# [TASK REQUIREMENTS]
In the records below, the line with "TABLE 4 | Reliability" opens the range and the line with "Fig. 1 Diagram" closes it; print that range exactly and nothing else.

# [Items from a data source]
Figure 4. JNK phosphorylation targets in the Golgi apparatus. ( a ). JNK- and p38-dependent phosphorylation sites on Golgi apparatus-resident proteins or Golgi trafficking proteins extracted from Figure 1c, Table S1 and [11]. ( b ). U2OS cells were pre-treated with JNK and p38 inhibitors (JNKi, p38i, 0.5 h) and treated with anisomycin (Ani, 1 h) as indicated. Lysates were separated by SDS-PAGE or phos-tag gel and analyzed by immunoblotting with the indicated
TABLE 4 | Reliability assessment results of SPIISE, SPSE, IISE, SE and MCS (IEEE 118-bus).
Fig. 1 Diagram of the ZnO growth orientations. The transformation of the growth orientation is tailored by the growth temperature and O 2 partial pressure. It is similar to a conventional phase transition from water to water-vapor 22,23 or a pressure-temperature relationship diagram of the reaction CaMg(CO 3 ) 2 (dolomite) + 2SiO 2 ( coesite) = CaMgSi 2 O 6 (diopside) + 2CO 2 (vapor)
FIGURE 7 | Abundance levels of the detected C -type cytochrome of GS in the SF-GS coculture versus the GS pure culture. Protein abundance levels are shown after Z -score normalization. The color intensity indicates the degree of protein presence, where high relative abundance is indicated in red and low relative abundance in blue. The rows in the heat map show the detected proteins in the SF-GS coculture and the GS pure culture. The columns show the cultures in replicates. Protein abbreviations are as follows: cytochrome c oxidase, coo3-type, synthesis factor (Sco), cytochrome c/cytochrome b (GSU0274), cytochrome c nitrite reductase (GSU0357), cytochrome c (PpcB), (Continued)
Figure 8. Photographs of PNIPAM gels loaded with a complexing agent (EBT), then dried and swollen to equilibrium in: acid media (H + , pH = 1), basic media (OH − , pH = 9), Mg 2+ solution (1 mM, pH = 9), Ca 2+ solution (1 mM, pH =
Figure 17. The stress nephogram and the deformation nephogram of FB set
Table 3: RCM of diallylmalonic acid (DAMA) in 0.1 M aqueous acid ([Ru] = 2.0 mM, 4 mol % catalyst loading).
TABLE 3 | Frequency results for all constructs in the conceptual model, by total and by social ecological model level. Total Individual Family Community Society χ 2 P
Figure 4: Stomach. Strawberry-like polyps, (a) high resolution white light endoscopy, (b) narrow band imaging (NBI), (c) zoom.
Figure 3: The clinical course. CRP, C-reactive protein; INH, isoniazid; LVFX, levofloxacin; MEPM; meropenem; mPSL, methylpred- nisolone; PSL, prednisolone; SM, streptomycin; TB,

# [EXERCISE OUTPUT]
TABLE 4 | Reliability assessment results of SPIISE, SPSE, IISE, SE and MCS (IEEE 118-bus).
Fig. 1 Diagram of the ZnO growth orientations. The transformation of the growth orientation is tailored by the growth temperature and O 2 partial pressure. It is similar to a conventional phase transition from water to water-vapor 22,23 or a pressure-temperature relationship diagram of the reaction CaMg(CO 3 ) 2 (dolomite) + 2SiO 2 ( coesite) = CaMgSi 2 O 6 (diopside) + 2CO 2 (vapor)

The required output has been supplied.